■ Questions ■
1. In two sentences, summarize the disaster recovery article.
2. Set down the disaster recovery article word for word, everything from "Question: A wildfire" down to "infrastructure, applications, etc.".

■ Excerpted passage ■
BEGIN

4 steps to effective Disaster Recovery planning

by Marc Watley on August 23, 2010

Question: A wildfire 10 miles away from your company headquarters is raging out of control. The fire captain just ordered everyone in your building to evacuate. All staff have safely evacuated premises, and now you are likewise heading out, taking one final look at your datacenter – still humming away, unsuspectingly. You have offsite data storage but no offsite server infrastructure, applications, etc.

What do you do?

I’m paraphrasing from a not-so-great movie here – Speed (Keanu may have been good in The Matrix but the predictable tête-à-tête between his and Dennis Hopper’s character in Speed still makes me chuckle) – but IT executives today are, in fact, increasingly faced with the threat of disasters – whether natural (such as a wildfire) or man-made (e.g. some ding-dong crashing a vehicle into your datacenter). I may be taking a bit of creative license here, but this could not be a more serious issue. (Recall those horrible wildfires in San Diego, California area a few years back? The example above was culled from situations experienced during that period.)

As organizations – and their customers – increasingly rely on database, server, and IP-connected applications and data sources, the importance and responsibility of maintaining continuity of the business infrastructure and limiting costly downtime in the event of a disaster, is paramount.

Though many an organization had active disaster recovery (DR) projects on the books a few years ago, the global financial crunch of the last 20 or so months has wreaked havoc on IT budgets everywhere; only now are many of these DR projects once again taking priority.

If you’re thinking that you can ‘wait it out’ and disaster won’t strike on your watch, think again. Apparently, some 93 percent of organizations have had to execute on their disaster recovery plans. Yep. This according to an annual DR survey from Symantec last year.  A few more points from this survey:

  • In general it takes companies [with active DR plans] on average three hours to achieve skeleton operations after an outage, and four hours to be up and running
  • The average annual budget for DR initiatives is $50MM (including backup, recovery, clustering, archiving, spare servers, replication, tape, services, DR plan development and offsite costs)
  • Virtualization has caused 64 percent of organizations worldwide to reevaluate their DR plans

Whether your organization is a small recently funded startup or well-entrenched in the Fortune 100, designing, implementing, and testing a DR plan is an endeavor that takes dedication, careful planning and time (the entire process can take weeks or even months). There are many excellent resources available which can provide knowledge and detail as to the individual steps of a DR planning initiative.  (Cisco’s DR Best Practices site or Disaster Recovery are great places to begin, by the way.)  What follows is a high-level, best-practices overview of the planning process:

Executive Sponsorship

This first step of a successful DR plan involves two key components: One is to secure plan sponsorship and engagement from senior company leadership – CEO, COO, CIO, etc. The other is to establish a planning team that is representative of all functional units of the organization – sales, operations, finance, IT, etc.  This step is the catalyst to a smooth planning initiative, and requires focus and patience.  (The ability to herd cats wouldn’t hurt, either.) It may also be helpful to reduce the impact on internal resources by leveraging outside help from a consulting firm well-versed in DR planning.

END

■ Exercise data ■
BEGIN

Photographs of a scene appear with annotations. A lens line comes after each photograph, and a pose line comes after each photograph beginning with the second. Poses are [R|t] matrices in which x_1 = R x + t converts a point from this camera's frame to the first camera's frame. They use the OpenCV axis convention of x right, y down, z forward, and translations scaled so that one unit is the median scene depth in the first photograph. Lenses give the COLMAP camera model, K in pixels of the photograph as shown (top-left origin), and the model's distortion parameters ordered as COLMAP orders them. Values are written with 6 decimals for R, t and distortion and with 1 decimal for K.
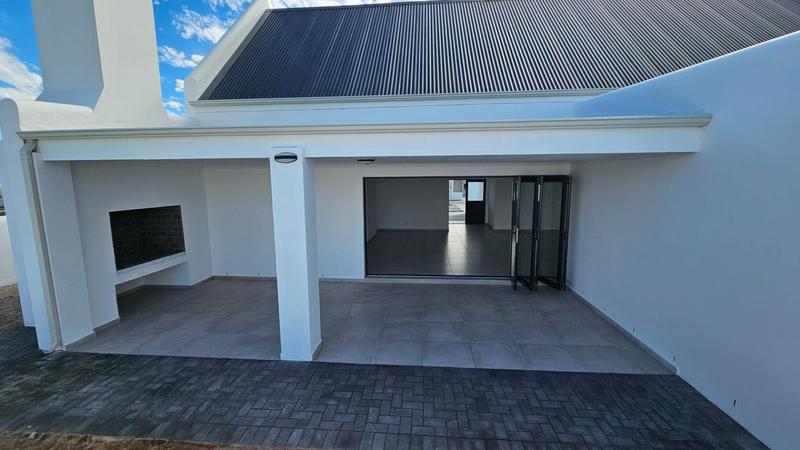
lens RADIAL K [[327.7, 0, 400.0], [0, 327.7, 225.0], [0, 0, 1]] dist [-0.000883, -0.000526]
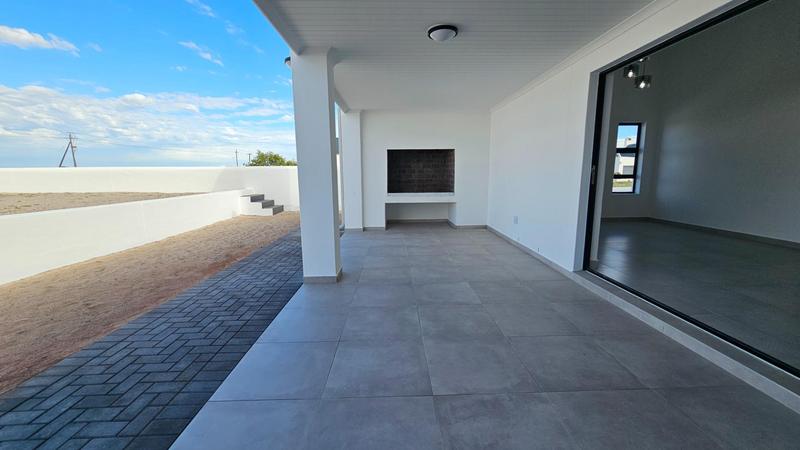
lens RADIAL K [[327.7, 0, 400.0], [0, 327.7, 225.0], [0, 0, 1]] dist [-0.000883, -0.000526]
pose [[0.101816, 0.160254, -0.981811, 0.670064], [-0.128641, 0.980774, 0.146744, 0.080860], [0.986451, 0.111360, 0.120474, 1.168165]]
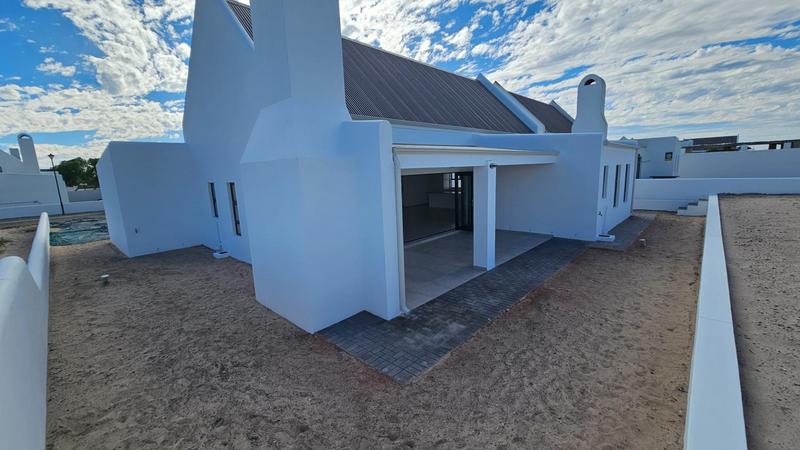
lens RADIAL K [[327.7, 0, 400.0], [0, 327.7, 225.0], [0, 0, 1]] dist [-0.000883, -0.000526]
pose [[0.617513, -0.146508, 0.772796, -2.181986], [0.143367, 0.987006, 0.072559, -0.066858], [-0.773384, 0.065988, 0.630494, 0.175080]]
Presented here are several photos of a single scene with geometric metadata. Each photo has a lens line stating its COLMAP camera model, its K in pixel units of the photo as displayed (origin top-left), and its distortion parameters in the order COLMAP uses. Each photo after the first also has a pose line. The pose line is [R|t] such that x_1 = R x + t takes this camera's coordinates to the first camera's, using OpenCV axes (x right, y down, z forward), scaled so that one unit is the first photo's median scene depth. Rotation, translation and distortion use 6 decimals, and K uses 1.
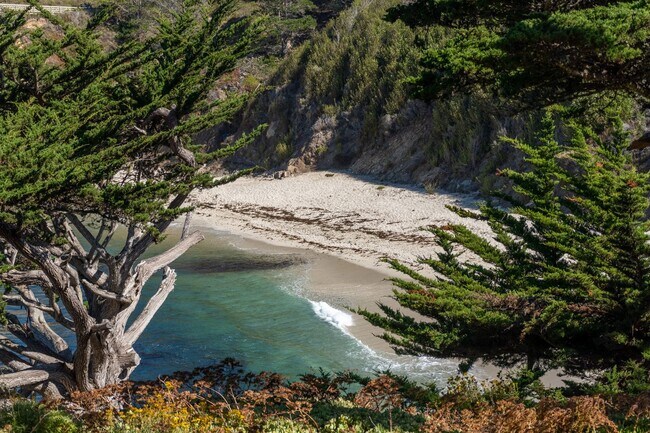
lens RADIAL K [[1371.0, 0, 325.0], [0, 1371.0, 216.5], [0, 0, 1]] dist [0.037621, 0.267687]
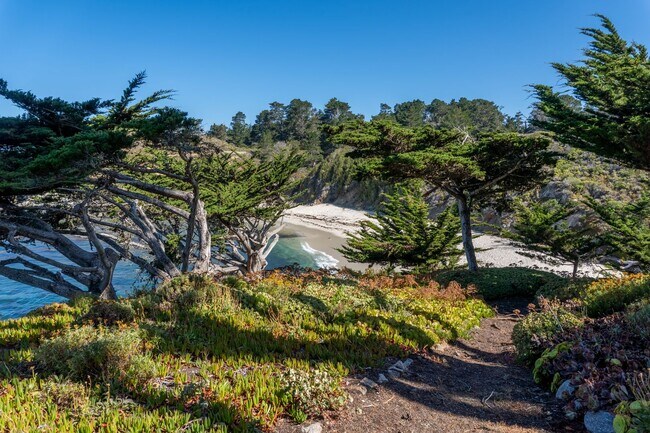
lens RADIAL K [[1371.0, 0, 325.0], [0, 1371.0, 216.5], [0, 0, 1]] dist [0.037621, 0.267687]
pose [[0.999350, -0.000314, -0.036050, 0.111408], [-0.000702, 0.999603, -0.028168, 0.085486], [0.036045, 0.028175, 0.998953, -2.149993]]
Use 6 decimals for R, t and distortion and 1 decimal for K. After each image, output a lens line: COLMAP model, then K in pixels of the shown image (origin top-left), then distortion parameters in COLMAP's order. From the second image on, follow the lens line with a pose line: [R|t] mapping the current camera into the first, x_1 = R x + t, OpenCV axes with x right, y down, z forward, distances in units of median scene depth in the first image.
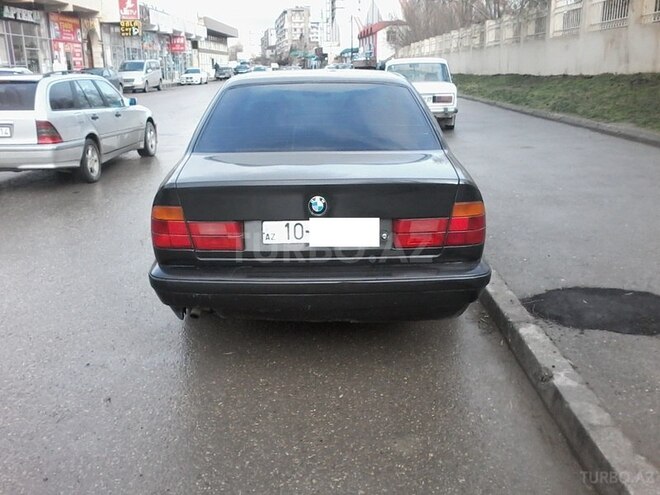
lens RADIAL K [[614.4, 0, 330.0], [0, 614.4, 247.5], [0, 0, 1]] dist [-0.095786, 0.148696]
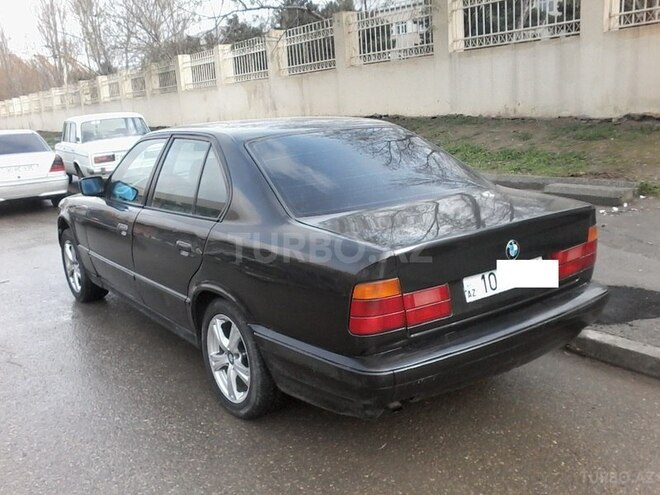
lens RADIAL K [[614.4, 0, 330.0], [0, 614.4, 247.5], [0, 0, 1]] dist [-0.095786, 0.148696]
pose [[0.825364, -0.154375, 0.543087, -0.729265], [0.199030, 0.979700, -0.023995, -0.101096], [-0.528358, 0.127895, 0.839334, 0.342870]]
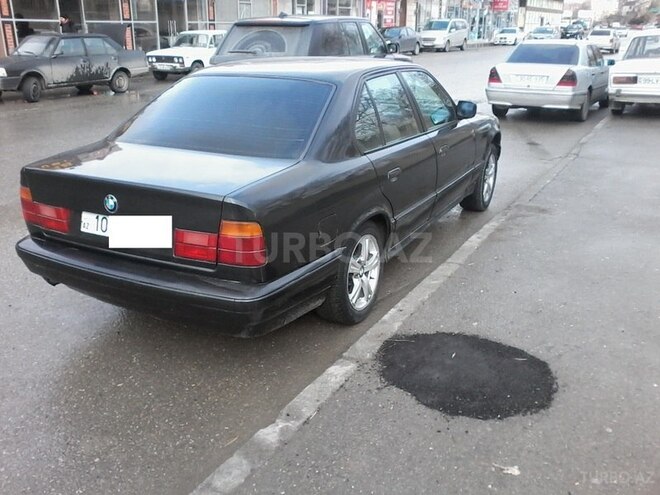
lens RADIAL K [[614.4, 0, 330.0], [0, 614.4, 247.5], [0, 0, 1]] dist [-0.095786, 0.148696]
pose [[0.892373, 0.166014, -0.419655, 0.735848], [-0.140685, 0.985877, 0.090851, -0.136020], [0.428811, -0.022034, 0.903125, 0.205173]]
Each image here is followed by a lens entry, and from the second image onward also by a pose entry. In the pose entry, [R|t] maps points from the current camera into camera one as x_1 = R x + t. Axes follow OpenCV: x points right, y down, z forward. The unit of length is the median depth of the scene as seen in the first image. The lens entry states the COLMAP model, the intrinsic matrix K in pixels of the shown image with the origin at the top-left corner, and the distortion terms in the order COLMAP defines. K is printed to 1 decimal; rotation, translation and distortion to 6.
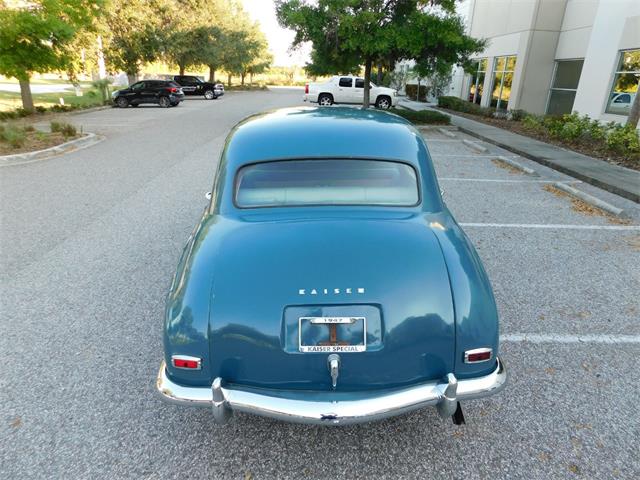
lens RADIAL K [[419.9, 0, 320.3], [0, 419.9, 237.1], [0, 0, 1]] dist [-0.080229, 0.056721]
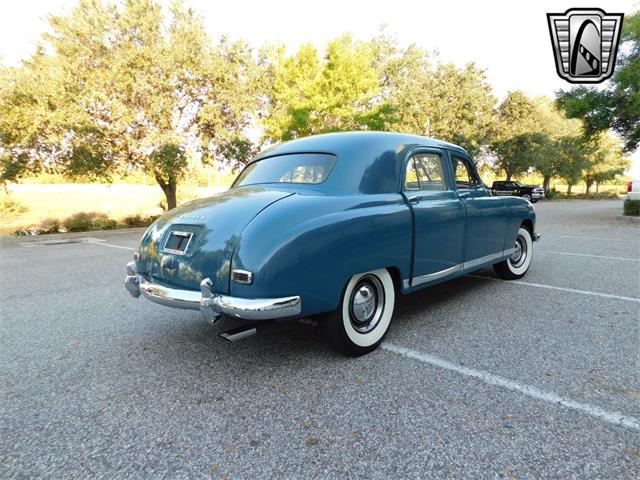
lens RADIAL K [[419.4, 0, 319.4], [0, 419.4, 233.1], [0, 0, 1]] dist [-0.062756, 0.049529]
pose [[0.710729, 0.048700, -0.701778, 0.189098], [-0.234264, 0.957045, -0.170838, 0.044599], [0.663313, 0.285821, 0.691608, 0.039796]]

END

■ Exercise solutions ■
1. Disaster recovery planning has become urgent because organizations increasingly rely on connected applications and data sources, and many DR projects set aside during the financial crunch are only now regaining priority, even though a Symantec survey found that some 93 percent of organizations have had to execute their DR plans. The first step of the planning process is executive sponsorship, which means securing engagement from senior leadership and forming a planning team that represents all functional units, possibly with help from an outside consulting firm.

2.
Question: A wildfire 10 miles away from your company headquarters is raging out of control. The fire captain just ordered everyone in your building to evacuate. All staff have safely evacuated premises, and now you are likewise heading out, taking one final look at your datacenter – still humming away, unsuspectingly. You have offsite data storage but no offsite server infrastructure, applications, etc.